**What you have to do**
Below are records; please set down exactly the lines from the first through the one containing "Figure 14. The".

**Collected data**
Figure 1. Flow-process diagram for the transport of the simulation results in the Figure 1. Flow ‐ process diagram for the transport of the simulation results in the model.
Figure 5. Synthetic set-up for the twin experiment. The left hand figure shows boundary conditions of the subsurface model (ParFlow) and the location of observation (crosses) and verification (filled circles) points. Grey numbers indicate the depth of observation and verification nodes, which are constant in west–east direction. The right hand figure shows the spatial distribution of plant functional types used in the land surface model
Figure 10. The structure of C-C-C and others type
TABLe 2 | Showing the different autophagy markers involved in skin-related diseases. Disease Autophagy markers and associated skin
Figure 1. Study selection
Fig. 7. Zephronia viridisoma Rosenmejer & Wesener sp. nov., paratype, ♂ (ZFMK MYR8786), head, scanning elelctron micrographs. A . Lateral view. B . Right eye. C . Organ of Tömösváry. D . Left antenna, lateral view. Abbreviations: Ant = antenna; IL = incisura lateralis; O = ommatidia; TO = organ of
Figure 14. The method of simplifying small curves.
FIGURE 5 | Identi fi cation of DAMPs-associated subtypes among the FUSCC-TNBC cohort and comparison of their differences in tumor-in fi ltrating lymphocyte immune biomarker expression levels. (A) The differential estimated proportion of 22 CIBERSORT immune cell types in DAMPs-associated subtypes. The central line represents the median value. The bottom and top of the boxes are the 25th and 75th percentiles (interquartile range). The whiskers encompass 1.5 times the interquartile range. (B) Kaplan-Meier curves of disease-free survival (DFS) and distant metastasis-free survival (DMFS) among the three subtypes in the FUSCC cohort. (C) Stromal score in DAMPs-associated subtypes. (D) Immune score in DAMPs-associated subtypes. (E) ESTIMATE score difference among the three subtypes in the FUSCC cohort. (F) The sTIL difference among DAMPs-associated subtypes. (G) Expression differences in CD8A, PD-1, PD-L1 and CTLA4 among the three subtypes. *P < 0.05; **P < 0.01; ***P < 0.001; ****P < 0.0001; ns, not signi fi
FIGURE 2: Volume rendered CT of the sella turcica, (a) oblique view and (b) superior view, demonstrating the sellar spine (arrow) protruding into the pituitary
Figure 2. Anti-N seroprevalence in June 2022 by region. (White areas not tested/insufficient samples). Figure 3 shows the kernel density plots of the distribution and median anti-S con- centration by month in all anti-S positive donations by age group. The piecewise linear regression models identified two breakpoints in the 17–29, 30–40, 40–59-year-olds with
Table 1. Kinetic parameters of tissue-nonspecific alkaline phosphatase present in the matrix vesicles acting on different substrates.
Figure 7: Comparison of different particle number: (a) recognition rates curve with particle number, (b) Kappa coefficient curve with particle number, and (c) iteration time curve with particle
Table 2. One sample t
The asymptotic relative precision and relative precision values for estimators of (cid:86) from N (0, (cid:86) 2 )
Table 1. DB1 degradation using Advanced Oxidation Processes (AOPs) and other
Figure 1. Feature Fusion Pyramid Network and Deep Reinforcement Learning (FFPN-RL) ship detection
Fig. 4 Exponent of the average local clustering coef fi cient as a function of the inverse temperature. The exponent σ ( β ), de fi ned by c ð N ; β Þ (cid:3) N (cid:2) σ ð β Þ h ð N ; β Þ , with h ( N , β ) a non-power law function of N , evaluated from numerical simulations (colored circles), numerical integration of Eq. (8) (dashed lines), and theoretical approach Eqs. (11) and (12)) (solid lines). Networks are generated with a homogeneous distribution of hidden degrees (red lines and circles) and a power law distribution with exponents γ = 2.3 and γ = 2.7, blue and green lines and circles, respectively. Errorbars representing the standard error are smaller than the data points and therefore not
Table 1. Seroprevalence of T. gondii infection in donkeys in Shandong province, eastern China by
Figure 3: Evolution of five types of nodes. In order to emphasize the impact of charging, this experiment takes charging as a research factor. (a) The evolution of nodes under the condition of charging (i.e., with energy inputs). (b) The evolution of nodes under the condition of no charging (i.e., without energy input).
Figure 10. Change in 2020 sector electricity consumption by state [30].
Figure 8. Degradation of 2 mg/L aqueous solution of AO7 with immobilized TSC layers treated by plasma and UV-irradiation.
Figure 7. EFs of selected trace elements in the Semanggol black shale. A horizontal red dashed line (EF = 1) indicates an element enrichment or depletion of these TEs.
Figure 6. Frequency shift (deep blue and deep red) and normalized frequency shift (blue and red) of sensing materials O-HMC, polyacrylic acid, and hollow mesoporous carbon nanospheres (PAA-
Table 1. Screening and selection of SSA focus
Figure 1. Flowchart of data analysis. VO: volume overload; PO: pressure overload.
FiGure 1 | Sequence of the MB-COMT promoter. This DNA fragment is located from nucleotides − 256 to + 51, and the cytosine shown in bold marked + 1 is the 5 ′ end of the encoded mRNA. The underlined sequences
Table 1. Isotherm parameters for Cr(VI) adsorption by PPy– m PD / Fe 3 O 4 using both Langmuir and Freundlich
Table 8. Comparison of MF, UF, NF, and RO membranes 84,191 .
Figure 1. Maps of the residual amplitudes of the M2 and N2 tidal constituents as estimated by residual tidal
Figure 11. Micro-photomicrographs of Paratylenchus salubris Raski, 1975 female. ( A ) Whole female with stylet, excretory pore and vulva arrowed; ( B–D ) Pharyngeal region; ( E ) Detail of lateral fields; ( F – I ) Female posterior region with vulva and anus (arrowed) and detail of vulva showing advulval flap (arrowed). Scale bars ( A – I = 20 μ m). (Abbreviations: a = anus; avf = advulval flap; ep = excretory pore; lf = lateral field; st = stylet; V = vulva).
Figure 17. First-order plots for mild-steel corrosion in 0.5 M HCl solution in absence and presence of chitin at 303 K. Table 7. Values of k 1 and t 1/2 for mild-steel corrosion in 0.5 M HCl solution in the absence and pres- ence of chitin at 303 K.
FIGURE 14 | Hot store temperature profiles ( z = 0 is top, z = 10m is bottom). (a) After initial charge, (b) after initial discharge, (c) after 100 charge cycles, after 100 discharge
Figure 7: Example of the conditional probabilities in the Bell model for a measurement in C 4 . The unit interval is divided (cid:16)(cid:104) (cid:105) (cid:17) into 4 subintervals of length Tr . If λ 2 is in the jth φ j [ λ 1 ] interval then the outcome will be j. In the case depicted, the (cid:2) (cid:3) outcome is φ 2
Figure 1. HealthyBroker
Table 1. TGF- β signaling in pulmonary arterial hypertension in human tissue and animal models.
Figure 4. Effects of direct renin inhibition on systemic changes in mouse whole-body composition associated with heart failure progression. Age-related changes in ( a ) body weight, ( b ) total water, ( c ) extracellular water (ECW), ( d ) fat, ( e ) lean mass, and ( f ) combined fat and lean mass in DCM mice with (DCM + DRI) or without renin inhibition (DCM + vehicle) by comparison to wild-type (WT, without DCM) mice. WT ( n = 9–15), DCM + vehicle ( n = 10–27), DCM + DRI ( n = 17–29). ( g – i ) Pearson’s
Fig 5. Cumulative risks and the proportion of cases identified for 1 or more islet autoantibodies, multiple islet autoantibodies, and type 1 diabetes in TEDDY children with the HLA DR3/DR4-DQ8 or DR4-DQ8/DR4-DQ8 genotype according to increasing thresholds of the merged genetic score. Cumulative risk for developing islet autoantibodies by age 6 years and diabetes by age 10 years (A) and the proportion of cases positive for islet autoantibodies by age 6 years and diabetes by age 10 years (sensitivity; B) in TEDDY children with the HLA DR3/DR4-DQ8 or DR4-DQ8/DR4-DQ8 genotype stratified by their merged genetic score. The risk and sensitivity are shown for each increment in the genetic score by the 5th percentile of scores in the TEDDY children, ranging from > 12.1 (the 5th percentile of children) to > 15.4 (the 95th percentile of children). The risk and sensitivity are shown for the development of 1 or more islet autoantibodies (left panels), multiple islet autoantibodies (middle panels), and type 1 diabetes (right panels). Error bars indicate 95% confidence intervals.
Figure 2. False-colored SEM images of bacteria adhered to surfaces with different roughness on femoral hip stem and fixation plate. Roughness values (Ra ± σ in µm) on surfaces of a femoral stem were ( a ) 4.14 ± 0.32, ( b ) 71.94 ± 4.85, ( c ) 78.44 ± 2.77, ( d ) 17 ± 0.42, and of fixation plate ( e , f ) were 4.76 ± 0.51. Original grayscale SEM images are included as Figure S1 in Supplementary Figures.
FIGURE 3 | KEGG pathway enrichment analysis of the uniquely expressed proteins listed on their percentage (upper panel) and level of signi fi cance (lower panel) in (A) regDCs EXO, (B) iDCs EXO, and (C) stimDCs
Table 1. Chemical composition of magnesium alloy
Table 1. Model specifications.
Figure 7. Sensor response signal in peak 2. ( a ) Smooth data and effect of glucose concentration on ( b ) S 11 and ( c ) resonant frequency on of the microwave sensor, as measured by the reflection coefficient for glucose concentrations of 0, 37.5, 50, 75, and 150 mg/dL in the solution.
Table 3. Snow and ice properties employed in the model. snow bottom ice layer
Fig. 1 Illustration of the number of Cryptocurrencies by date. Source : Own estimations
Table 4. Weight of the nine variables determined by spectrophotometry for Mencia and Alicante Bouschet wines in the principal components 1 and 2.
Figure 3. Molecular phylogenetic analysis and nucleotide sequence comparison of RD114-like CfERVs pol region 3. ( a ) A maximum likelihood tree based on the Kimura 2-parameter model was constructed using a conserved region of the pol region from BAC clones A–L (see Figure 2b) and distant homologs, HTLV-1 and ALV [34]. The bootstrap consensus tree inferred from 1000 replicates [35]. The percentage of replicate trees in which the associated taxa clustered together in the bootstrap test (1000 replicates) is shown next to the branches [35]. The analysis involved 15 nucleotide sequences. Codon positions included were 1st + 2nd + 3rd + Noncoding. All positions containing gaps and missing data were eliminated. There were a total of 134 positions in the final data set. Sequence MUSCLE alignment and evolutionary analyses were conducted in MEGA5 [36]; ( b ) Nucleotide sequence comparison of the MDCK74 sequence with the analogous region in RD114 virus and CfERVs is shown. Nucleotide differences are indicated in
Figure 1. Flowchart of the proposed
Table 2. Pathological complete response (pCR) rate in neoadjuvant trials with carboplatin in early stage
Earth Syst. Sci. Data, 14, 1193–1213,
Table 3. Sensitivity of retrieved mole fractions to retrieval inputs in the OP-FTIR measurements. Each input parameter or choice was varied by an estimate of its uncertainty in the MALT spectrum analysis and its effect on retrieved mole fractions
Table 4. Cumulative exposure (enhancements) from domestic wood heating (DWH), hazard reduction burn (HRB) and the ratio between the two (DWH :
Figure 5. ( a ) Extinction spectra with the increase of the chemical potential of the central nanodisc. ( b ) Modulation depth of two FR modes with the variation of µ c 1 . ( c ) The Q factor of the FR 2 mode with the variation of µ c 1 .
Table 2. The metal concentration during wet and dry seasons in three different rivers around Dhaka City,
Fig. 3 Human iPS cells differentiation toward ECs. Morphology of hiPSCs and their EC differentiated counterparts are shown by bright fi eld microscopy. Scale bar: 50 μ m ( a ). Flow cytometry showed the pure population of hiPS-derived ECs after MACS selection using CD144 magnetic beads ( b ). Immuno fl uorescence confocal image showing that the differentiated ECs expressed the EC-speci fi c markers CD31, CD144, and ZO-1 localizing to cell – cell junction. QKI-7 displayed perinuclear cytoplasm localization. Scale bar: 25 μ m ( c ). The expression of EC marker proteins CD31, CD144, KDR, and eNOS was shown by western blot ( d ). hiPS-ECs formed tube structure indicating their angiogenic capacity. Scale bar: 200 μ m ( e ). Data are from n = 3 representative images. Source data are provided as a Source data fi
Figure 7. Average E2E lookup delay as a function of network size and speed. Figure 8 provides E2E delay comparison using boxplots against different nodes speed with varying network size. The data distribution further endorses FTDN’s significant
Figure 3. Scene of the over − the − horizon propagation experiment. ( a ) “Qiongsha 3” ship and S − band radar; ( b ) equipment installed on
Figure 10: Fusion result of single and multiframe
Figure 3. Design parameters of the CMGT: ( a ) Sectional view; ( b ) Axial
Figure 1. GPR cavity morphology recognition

**Output for this exercise**
Figure 1. Flow-process diagram for the transport of the simulation results in the Figure 1. Flow ‐ process diagram for the transport of the simulation results in the model.
Figure 5. Synthetic set-up for the twin experiment. The left hand figure shows boundary conditions of the subsurface model (ParFlow) and the location of observation (crosses) and verification (filled circles) points. Grey numbers indicate the depth of observation and verification nodes, which are constant in west–east direction. The right hand figure shows the spatial distribution of plant functional types used in the land surface model
Figure 10. The structure of C-C-C and others type
TABLe 2 | Showing the different autophagy markers involved in skin-related diseases. Disease Autophagy markers and associated skin
Figure 1. Study selection
Fig. 7. Zephronia viridisoma Rosenmejer & Wesener sp. nov., paratype, ♂ (ZFMK MYR8786), head, scanning elelctron micrographs. A . Lateral view. B . Right eye. C . Organ of Tömösváry. D . Left antenna, lateral view. Abbreviations: Ant = antenna; IL = incisura lateralis; O = ommatidia; TO = organ of
Figure 14. The method of simplifying small curves.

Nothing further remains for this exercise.